From position of NLP, "l'amour" and "non-désiré" are 3 words (article+apostrophe+amour and non+hypen+désiré), after parsing an original sentence you can use a post processing and combine "non-désiré" in single word, but I will not do it for "l'amour".

The author of gruut can have his own opinion about it. And we have different goals. He wants to process a text to speech and for him to work with "l'amour" or "I've" (I have) as one word it's easy way. I need to separated them on single words and maybe later combine them in phrases because it's more comfortable from the point of view of translation.

PS. "l'amour" and "I've", they are not very good examples here. There are a lot of word combinations in French when the dictionary will become huge. Like these: je t'ouvre; la légende s'écrire; vous n'allez pas m'envoyer au bagne...

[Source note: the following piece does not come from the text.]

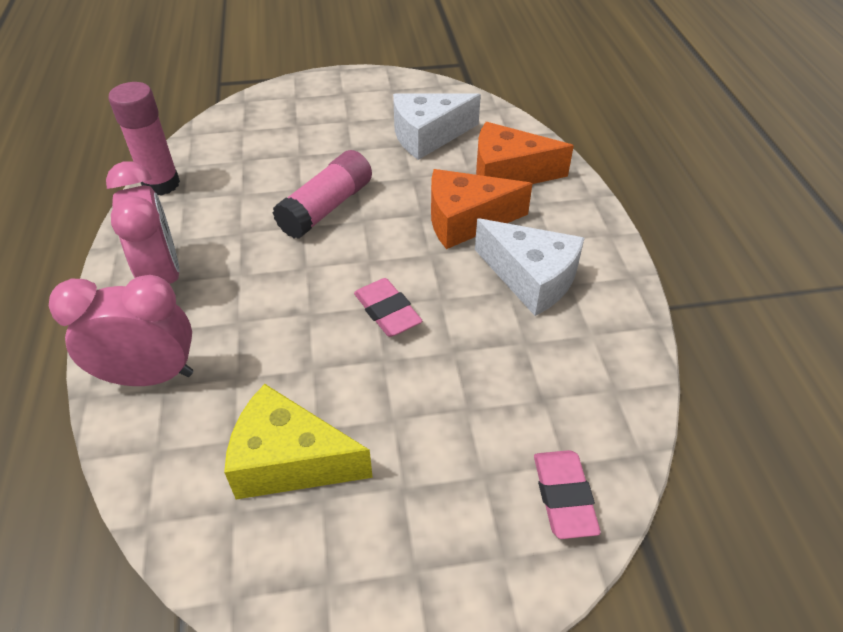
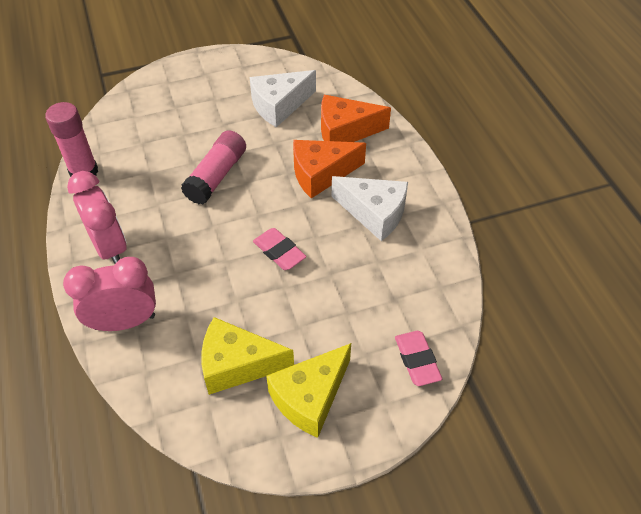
camera: 10 degrees left, 5 degrees up
(386, 529) = (310, 397): none -> yellow cheese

The size of the dictionary doesn't frighten me; once my LTS is trained accordingly, the lexbook will dramatically shrink.
I am more concerned about the POSlex, but I will *help" it to recognize "l'amour" the way I want ..
but everything as a price.
If I want a reliable POS ... to have simpler run-time liaison rules .. but I understand your point of view .. I am often excessive...
and may become more reasonable with ""l'amour"... I will think about it, but for "s'" "m'" "n'" etc... I will not move.

the point of view of foreign language helped to take this decision . Why in English I can use a single word, and I've to use 2 in French ?
and I am happy when I've got straight away something like that

id _5 ; name il ;  pos PRO:per ; pbreak NB ; liaisonvocalic no ;
id _6 ; name s ; pos CON ; pbreak NB ; liaisonvocalic no ;
id _7 ; name s_en ; pos PRO:ind ; pbreak NB ; liaisonvocalic yes ;
id _8 ; name amuse ; pos VER ; pbreak BB ;

( name s ; pos CON is mute, I keep it to not disturb the POSlex I trained a long time ago... gruut doesn't have this legacy problem).

I would have thought that, from the point of view of translation, see "n'allez" as a verb will help... but apparently I'm wrong.

You work only with French but I work with several languages so I always separate words with apostrophe, hyphen etc and then I use a post-processing for phrases like these too

"tout de suite", "salle de bains", "salle à manger"

as a single entity because this often translates as a single word or a similar phrase.

Sorry to have been out of this discussion for a while. I'm getting close to a refactored release of gruut (in the refactor branch) as version 1.0. The tokenizer/phonemizer code has been simplified, and a lot more tests have been added.

The French liason code is here. It only handles a handful of cases, but it will hopefully provide a good start.

Regarding apostrophes and hyphens: gruut's tokenizer has a set of "punctuations" that vary by language (here is the French set). Text is split into tokens by whitespace first, and then further split by punctuation characters (except for some special cases like numbers). The goal is for the final token to be something present in the lexicon.

The final set of tokens are run through a POS tagger model that was trained on the Universal Dependencies CONLLU files for each language (my French model was trained on the upos label). If there's a misalignment between the tokenizer and this model, it could definitely cause problems for the liason code.

Maybe at least the hyphen should be a "punctuation" character for French, so that those words get split into multiple tokens?

Maybe at least the hyphen should be a "punctuation" character for French, so that those words get split into multiple tokens?

I don't know. Even if word with hyphen doesn't have a liason it will pronounce a little faster than 2 single words.

Actually, I take that back. The hyphen shows up in the lexicon as part of words, so it needs to be left in.

If you process a hyphen as punctuation character how do you plan to process a liason in this case?

I decided not to process the hyphen as a punctuation character. It would make things too difficult.

"Will you go so ad far as to say
**hyphen is not just a punctuation sign, it's a letter" .. ;)

From gruut's point of view, yes, a French hyphen is a letter ;)

i's a pity that we use the same sign to cut the words at the end of a line.